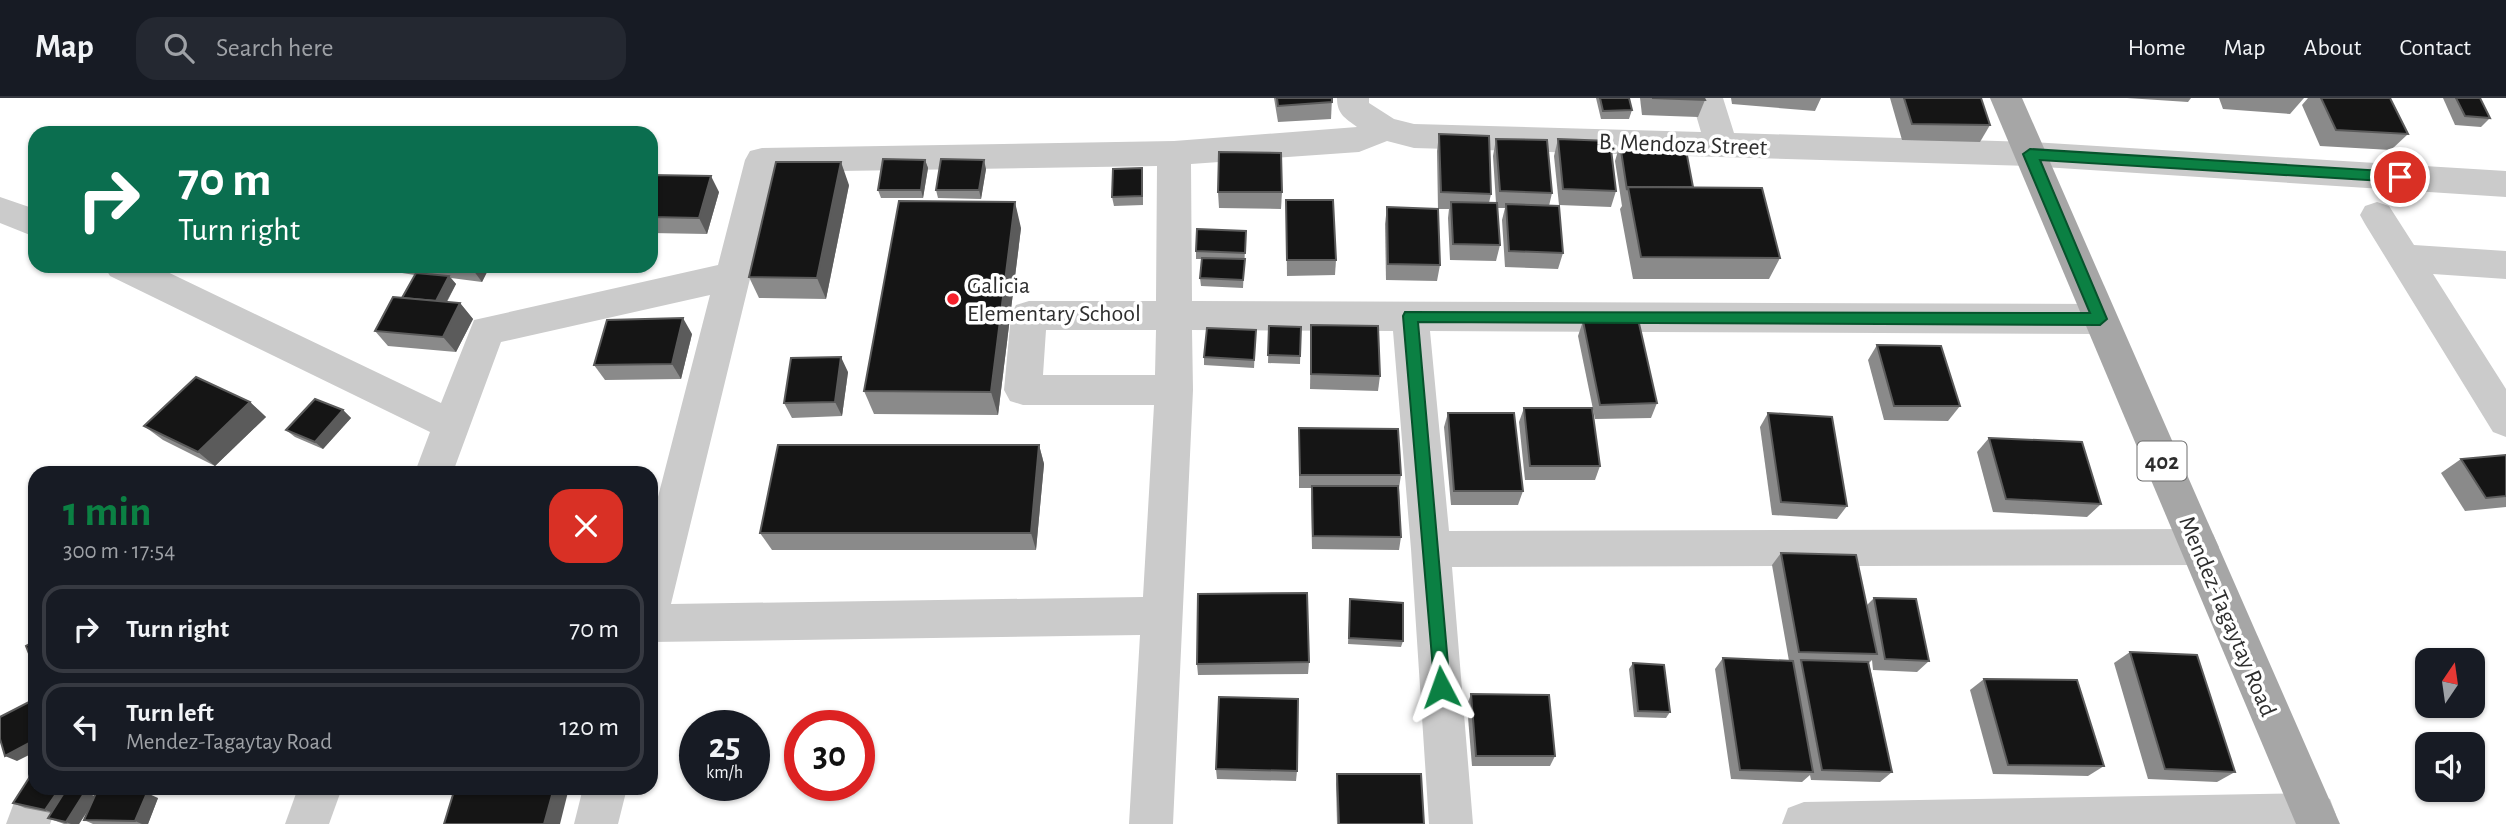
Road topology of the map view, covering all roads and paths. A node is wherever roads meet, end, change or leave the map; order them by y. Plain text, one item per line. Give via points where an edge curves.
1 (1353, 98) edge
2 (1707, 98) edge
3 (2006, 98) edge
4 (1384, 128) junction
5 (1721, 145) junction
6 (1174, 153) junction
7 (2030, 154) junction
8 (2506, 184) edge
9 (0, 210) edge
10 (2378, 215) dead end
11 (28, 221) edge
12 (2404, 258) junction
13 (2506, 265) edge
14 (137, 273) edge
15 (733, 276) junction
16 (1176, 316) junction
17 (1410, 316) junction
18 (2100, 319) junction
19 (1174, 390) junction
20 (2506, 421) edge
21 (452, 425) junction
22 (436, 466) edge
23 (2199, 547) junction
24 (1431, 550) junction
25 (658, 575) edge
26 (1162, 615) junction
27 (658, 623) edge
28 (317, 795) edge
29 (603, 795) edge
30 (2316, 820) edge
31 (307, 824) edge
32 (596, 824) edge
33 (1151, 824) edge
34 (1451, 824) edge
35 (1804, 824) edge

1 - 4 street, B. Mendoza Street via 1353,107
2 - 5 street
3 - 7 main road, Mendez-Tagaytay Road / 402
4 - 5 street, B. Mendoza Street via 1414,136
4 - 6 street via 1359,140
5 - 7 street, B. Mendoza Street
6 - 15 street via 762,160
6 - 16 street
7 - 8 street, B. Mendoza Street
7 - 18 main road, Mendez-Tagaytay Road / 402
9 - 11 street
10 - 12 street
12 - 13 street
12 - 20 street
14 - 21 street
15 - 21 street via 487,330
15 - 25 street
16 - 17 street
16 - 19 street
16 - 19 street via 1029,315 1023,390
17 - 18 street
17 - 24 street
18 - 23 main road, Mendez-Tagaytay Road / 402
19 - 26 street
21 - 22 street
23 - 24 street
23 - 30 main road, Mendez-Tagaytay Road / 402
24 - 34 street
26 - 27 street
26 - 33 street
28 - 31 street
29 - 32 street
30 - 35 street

---

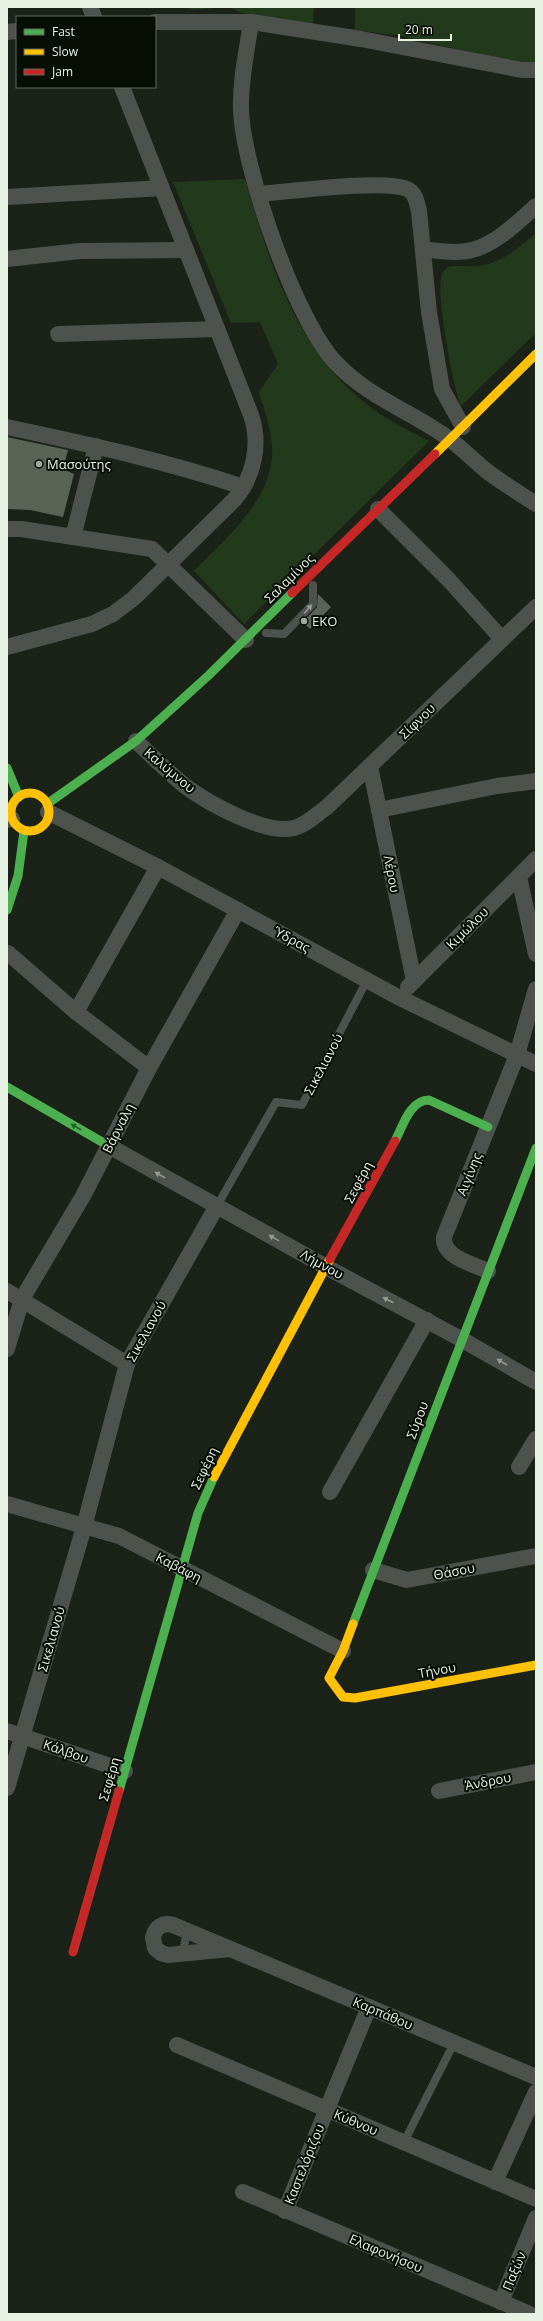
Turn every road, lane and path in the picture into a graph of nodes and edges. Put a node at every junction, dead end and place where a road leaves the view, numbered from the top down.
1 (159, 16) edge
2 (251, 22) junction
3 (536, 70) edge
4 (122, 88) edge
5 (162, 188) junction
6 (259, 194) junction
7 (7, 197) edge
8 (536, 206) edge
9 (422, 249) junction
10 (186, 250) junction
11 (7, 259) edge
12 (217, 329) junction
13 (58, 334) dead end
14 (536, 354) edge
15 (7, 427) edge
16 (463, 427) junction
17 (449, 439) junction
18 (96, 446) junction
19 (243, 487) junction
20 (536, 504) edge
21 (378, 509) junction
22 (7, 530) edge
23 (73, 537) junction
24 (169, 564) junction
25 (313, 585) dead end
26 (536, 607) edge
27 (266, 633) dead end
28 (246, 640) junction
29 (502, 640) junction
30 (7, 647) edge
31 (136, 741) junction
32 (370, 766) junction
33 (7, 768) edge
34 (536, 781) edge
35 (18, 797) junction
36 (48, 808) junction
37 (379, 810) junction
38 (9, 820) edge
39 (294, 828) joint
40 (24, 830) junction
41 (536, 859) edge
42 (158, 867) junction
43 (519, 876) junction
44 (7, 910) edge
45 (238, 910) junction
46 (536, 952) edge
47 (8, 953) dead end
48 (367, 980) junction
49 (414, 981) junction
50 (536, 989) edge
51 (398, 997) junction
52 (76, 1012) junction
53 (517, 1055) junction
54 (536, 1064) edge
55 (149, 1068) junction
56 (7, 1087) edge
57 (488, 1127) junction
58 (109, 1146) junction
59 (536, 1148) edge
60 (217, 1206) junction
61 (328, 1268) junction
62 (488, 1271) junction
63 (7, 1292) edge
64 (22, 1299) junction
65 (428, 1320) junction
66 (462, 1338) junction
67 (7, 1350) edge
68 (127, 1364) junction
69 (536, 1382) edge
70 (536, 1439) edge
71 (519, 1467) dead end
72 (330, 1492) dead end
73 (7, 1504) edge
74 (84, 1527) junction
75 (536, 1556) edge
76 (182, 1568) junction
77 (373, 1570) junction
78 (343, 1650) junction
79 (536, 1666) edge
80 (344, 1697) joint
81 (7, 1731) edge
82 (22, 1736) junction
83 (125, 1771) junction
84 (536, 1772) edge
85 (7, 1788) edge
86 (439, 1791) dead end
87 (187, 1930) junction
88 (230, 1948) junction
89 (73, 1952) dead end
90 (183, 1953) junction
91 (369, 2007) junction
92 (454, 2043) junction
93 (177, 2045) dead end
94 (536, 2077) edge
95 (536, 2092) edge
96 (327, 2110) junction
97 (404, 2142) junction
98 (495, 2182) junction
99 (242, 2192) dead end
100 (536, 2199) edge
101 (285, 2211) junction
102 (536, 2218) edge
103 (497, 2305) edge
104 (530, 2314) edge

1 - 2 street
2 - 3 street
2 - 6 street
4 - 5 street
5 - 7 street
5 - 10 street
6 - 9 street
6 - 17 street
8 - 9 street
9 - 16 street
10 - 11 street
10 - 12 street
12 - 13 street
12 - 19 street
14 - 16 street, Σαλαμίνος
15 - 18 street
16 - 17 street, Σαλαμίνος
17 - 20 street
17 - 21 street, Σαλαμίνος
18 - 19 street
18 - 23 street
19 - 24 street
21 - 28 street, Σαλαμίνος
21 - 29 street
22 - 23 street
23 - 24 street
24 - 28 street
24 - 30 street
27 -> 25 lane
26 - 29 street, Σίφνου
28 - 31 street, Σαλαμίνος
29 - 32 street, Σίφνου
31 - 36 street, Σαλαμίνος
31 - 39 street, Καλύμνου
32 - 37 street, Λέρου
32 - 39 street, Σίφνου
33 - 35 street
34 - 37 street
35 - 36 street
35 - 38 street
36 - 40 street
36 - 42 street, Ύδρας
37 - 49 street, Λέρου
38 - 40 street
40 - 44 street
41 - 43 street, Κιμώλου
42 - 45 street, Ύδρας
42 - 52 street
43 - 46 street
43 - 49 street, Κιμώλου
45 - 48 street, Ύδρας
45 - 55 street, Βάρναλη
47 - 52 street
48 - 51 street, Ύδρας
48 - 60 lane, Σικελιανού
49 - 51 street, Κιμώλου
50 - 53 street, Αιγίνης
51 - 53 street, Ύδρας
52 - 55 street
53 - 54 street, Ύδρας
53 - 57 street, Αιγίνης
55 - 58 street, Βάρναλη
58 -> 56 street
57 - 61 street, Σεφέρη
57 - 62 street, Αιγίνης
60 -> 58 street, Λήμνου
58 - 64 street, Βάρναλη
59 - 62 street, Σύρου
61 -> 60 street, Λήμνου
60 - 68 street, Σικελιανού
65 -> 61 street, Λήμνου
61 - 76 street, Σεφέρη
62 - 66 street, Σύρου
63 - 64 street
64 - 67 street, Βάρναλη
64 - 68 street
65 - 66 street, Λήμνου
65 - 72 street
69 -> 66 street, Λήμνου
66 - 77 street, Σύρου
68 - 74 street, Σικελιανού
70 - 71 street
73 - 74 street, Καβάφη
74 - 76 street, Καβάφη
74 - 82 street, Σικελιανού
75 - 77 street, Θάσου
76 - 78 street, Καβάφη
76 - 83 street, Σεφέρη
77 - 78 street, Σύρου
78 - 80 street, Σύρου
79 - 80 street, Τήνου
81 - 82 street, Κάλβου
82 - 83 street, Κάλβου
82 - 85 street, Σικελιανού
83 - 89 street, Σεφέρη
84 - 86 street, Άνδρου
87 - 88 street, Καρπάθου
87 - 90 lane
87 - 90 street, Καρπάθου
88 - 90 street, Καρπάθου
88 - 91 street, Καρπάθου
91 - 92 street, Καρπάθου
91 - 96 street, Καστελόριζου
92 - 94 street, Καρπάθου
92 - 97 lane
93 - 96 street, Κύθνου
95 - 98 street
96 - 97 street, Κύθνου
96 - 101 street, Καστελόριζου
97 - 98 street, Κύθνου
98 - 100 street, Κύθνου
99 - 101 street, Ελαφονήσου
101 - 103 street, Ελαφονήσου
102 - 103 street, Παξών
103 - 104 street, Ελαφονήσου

* What the exercise asks:
Go through the records line by line, and copy each line that holds the string "Καστελόριζου".

* Answer to this task:
91 - 96 street, Καστελόριζου
96 - 101 street, Καστελόριζου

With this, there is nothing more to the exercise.